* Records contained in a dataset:

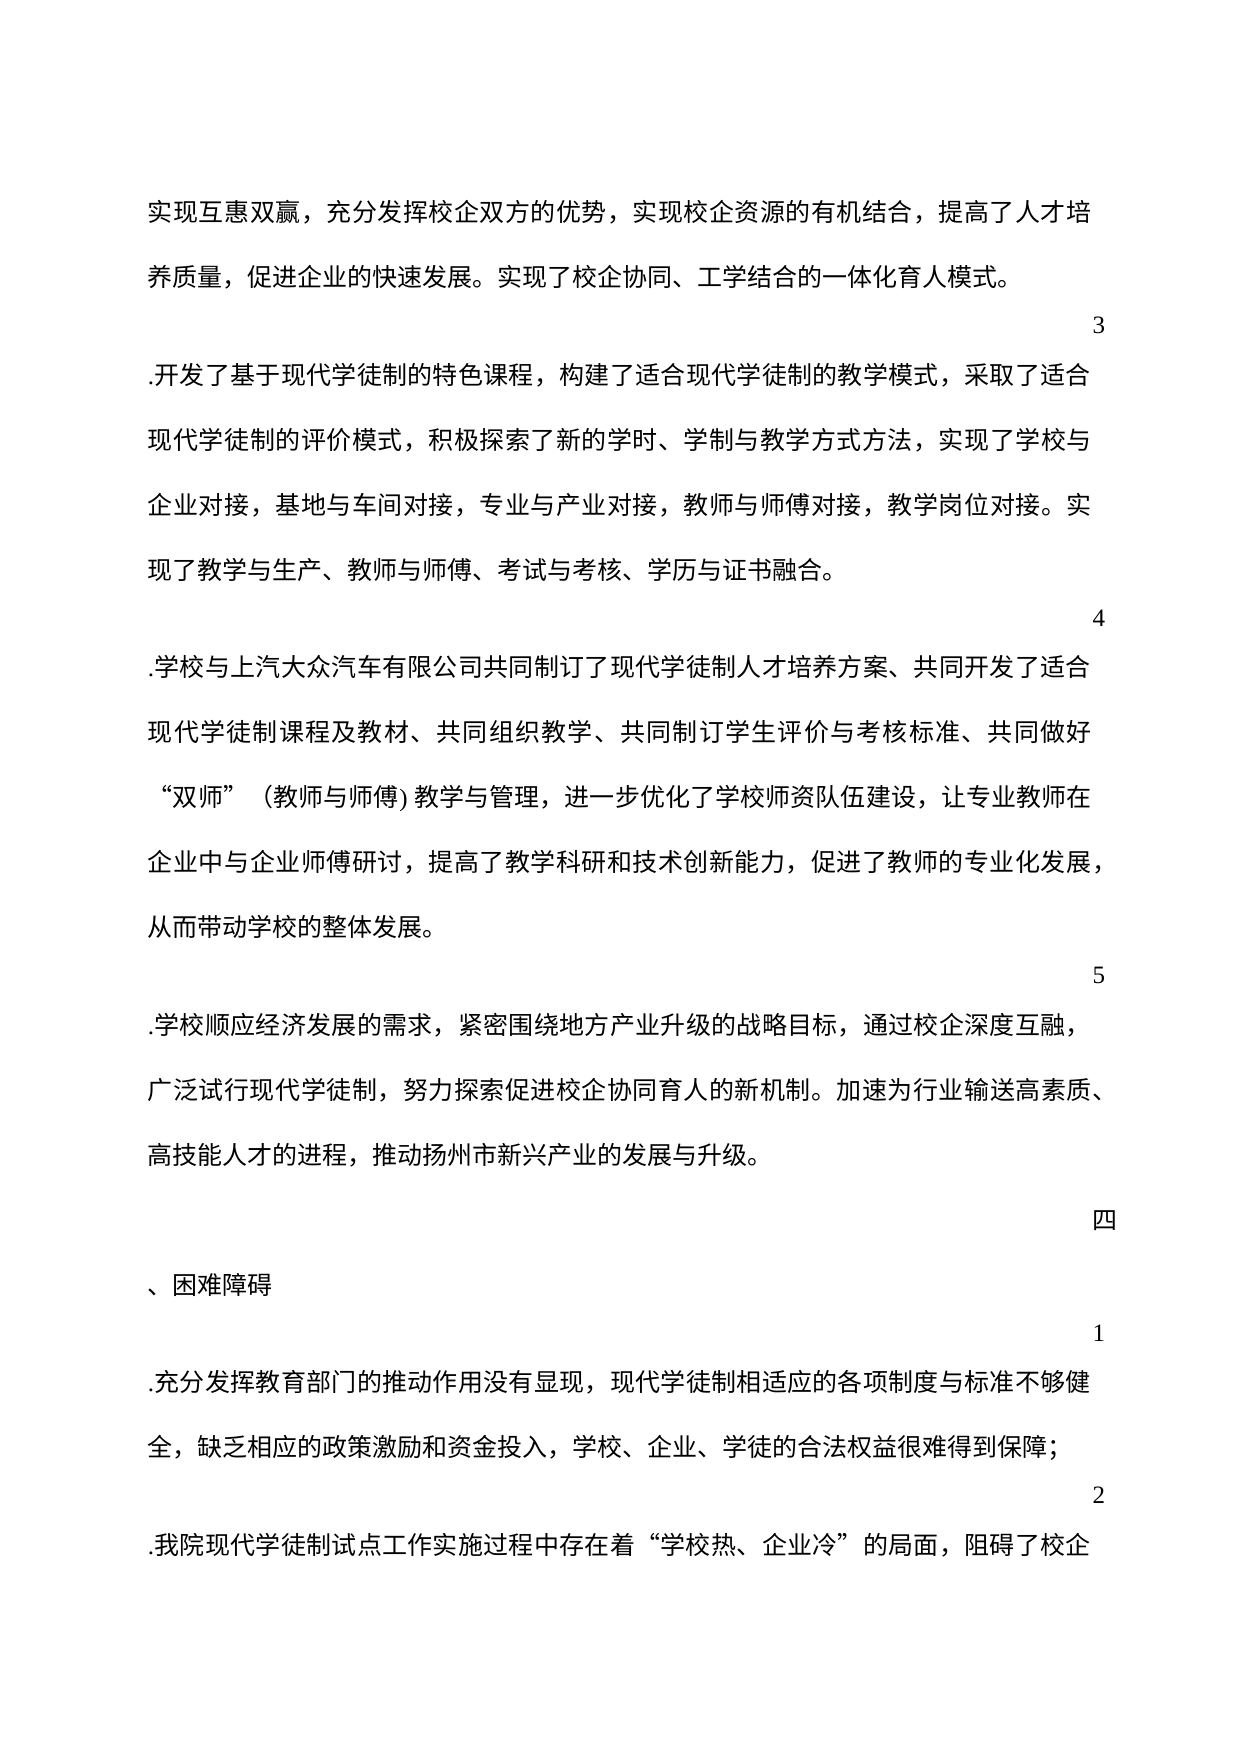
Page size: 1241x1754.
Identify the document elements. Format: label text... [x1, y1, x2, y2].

text 3.开发了基于现代学徒制的特色课程，构建了适合现代学徒制的教学模式，采取了适合现代学徒制的评价模式，积极探索了新的学时、学制与教学方式方法，实现了学校与企业对接，基地与车间对接，专业与产业对接，教师与师傅对接，教学岗位对接。实现了教学与生产、教师与师傅、考试与考核、学历与证书融合。 [148, 308, 1092, 601]
text 四、困难障碍 [148, 1186, 1092, 1316]
text 4.学校与上汽大众汽车有限公司共同制订了现代学徒制人才培养方案、共同开发了适合现代学徒制课程及教材、共同组织教学、共同制订学生评价与考核标准、共同做好“双师”（教师与师傅) 教学与管理，进一步优化了学校师资队伍建设，让专业教师在企业中与企业师傅研讨，提高了教学科研和技术创新能力，促进了教师的专业化发展，从而带动学校的整体发展。 [148, 601, 1092, 958]
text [148, 178, 1092, 308]
text 1.充分发挥教育部门的推动作用没有显现，现代学徒制相适应的各项制度与标准不够健全，缺乏相应的政策激励和资金投入，学校、企业、学徒的合法权益很难得到保障； [148, 1316, 1092, 1478]
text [148, 1478, 1092, 1576]
text 5.学校顺应经济发展的需求，紧密围绕地方产业升级的战略目标，通过校企深度互融，广泛试行现代学徒制，努力探索促进校企协同育人的新机制。加速为行业输送高素质、高技能人才的进程，推动扬州市新兴产业的发展与升级。 [148, 958, 1092, 1186]
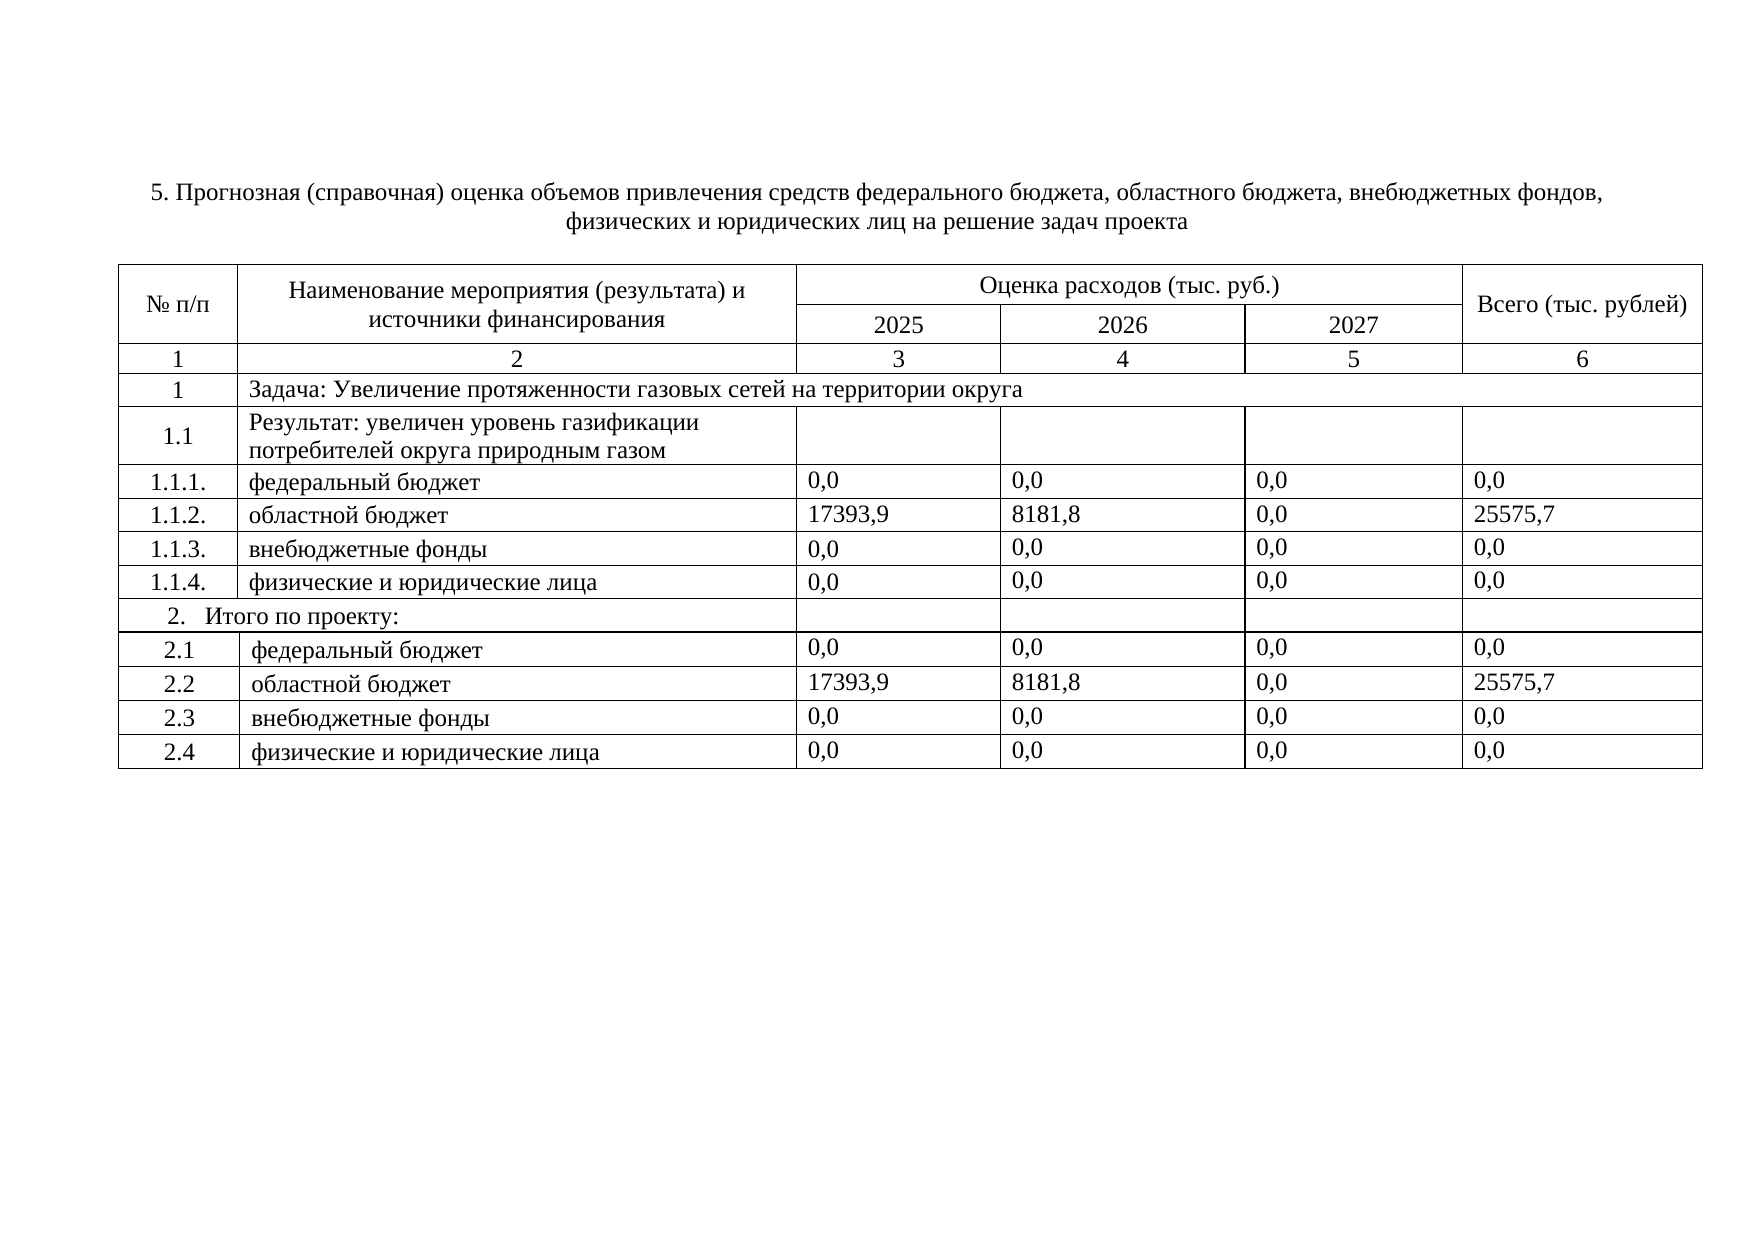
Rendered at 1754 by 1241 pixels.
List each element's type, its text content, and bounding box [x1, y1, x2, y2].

* REQUIRED WORK: The answer consists solely of the lines from the one holding "text [148, 178, 1092, 308]" through the last line of the entries above, set down verbatim, without any pictures.

* ANSWER TO THE EXERCISE:
text [148, 178, 1092, 308]
text 1.充分发挥教育部门的推动作用没有显现，现代学徒制相适应的各项制度与标准不够健全，缺乏相应的政策激励和资金投入，学校、企业、学徒的合法权益很难得到保障； [148, 1316, 1092, 1478]
text [148, 1478, 1092, 1576]
text 5.学校顺应经济发展的需求，紧密围绕地方产业升级的战略目标，通过校企深度互融，广泛试行现代学徒制，努力探索促进校企协同育人的新机制。加速为行业输送高素质、高技能人才的进程，推动扬州市新兴产业的发展与升级。 [148, 958, 1092, 1186]
Rendered at 1754 by 1241 pixels.
List each element's type, its text content, and bounding box [x1, y1, x2, y2].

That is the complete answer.